あんなに見たのにぜんぜん確信できない記憶力ヤバめな私に、誰かこっそり教えてください。

 

 

日韓共同制作、というか、メインがK-popアイドル達だった所為か、終演後に手厚い特典会がありました。

正直この為に通ってたみたいなとこもあります。
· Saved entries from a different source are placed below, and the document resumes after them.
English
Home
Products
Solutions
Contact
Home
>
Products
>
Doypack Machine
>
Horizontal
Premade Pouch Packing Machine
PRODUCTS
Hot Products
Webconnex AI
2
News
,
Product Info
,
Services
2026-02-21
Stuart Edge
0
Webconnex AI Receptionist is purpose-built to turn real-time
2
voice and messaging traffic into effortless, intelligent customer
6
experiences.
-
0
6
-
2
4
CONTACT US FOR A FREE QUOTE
(そしてそういうオタクがこういう作品を増やしてしまう)

 

剥がしもいないので見様見真似で推しの前にしゃがみ込んで、すごく落ち着いて話ができて良かったです。

言いたいことを言って自主的に剥がれようとすると話しを振ってくれたり、全体的に気遣いと優しさの塊である推しを見ました。

鮮明に覚えているのは、丁寧に書かれていくサイン、推しの男の子っぽい指先と自分の見慣れた指先が視界に収まった時の感動。

今考えると推しの顔の記憶が殆ど無いです。

2人して下向いて会話してるのウケるね。

 

今年は推しにも推し以外にもいろいろな事があって、膨張していた自意識と推しへのイメージが落ち着いたタイミングだったので、この時期にこういうイベントがあったことは幸せでした。

 

単純に、好きな人とのおしゃべりって楽しい!!

 

 

ストーリーに関しては、正直特に語ることはありません。

スポーツモノで、男2人女1人の幼馴染で、ライバルがいて、だいたい想像に難くない事が起こります。
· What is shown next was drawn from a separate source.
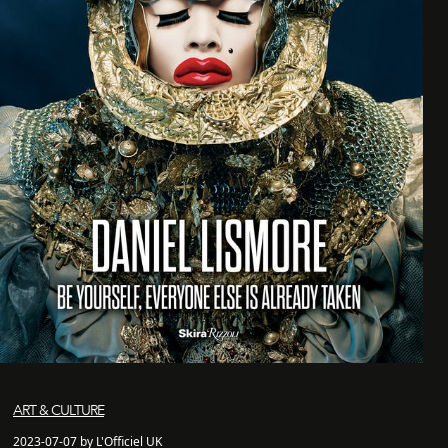
ART & CULTURE
2023-07-07 by L'Officiel UK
「オリジナル」「新作」と聞いて期待して行ったのですが残念でした。

今まで擦り切れる程作られた設定、展開を切り貼りしました、という印象です。

 

破壊と創造を放棄した時、そこにエンターテインメントはありません。

 

私が行った公演でも客が50人いないような日がありました。

推しだけでなく、キャストが誰一人手を抜く姿は見ていません。

それでも、座席も客も倍近く増えた千秋楽の劇場の方が気持ちが盛り上がるのは、ナマモノの舞台では仕方の無いことでしょう。

 

どんな作品でも、ストイックに取組み、初日には完璧に仕上げてくるキミの姿勢を、私は何度も目にしてきました。

 

何をもってキミの努力が報われると言うのか、私には分かりませんが、それでも、キミのその努力が報われますように、と、願わざるを得ないのです。